Another way to improve your odds with moon shots is to bracket your exposures. Choose Manual mode on your camera, select the shutter speed you want, and then ring the changes with aperture so that you underexpose and overexpose in half-stop intervals till you have shots ranging from +1.5 EV to -1.5 EV. Later, when you’ve downloaded the pictures to your computer, just pick the photo that looks best. Here’s a shot of the rising moon, taken late in a July evening:

Moon at Dusk

It, too, was taken with my digital SLR and telephoto. This time, though, I left the polarizer off, and I underexposed one full stop (-1.0 EV). I also hand-held the camera.
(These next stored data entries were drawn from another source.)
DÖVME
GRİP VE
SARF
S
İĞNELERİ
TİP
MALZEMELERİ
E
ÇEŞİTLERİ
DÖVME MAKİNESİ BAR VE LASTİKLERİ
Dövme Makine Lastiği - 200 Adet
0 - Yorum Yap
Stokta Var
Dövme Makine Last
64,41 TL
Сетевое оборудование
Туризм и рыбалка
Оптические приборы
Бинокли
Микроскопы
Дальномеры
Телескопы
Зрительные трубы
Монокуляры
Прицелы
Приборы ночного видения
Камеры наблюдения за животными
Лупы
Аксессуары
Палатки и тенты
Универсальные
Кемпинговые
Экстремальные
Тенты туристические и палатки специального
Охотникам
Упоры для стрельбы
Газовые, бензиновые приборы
Moon Shots at Night? Can you shoot them without a tripod? Yes, you can. This shot was made later in the same evening as the last photo:

Moon at Night

And the only digital darkroom magic I did was a (very) slight sharpening and a one-to-one crop. As before, I underexposed so that the gibbous moon’s brilliance wouldn’t overwhelm the sensor and wash out all the surface detail. Would I have gotten such a good result had I not used Manual mode? See for yourself:

Moon at Night

This shot was made on another day, using my point-and-shoot camera in Auto mode. The color is good, but the image is a constellation of blurs.

And what’s the cure for this disease?

Keep Her Steady as She Goes! In other words, use a tripod when you can, employ a cable release or remote shutter release (or self-timer), and lock up the mirror. Long exposures magnify the slightest tremor. Do anything you can to kill the shake. But that may not be enough in itself. The problem? When you shoot the moon, you’re shooting a moving target, and she moves a lot faster than you think. Take a look at this:

Moon Doubled

Yes, the shot is overexposed. I was using the Bulb setting to yield a long exposure. And damned if the moon didn’t move on me! But that wasn’t the only problem. I also forgot to cover the viewfinder—my cupped hand would have done the trick—and this allowed enough moonlight to trickle into the camera body to produce the doppelgänger you see in the photo above.

The photo below is another illustration of motion-induced blur. In this shot, I stopped down the aperture and attempted a long exposure, hoping to capture a nearby star in the frame. But this was what I got:

Moon Blurred

A rather blurry image of the moon. And I didn’t get the star I wanted, either. In fact, I had the worst of both worlds: My exposure was long enough to blur the moon, but too short to reveal the nearby star. A lose-lose scenario, in other words.

Of course, blur isn’t the only way to spoil a moon shot. There’s also lens flare. At least the cure is simple. Just center the moon in your viewfinder. This doesn’t guarantee that you’ll avoid flare altogether, but it certainly improves the odds. And what happens if you don’t center? Here’s an example, cropped to fit the webpage:

Moon and Lens Flare

What did I tell you? While the colors are interesting, this isn’t the shot I wanted.The photo would have been much better without the pink and green blobs.

Focal Length. Your choice of lens affects what your camera sees. And your camera’s “normal lens” (about 35 mm for most digital SLRs) is almost certain to disappoint when shooting the moon. Fortunately, a long telephoto lens brings the moon closer, so it’s the center of attention, just as you want it to be. But a short focal length wide-angle goes the other way, pushing the moon far into the background, until she almost disappears. Can you see her in the photo below?

Moon in Upper Corner

Give up? She’s in the upper right-hand corner. The photo was shot in late morning, using my point-and-shoot. The moon was not the subject. Good thing, too.

OK. That’s enough to be getting on with. Happy hunting!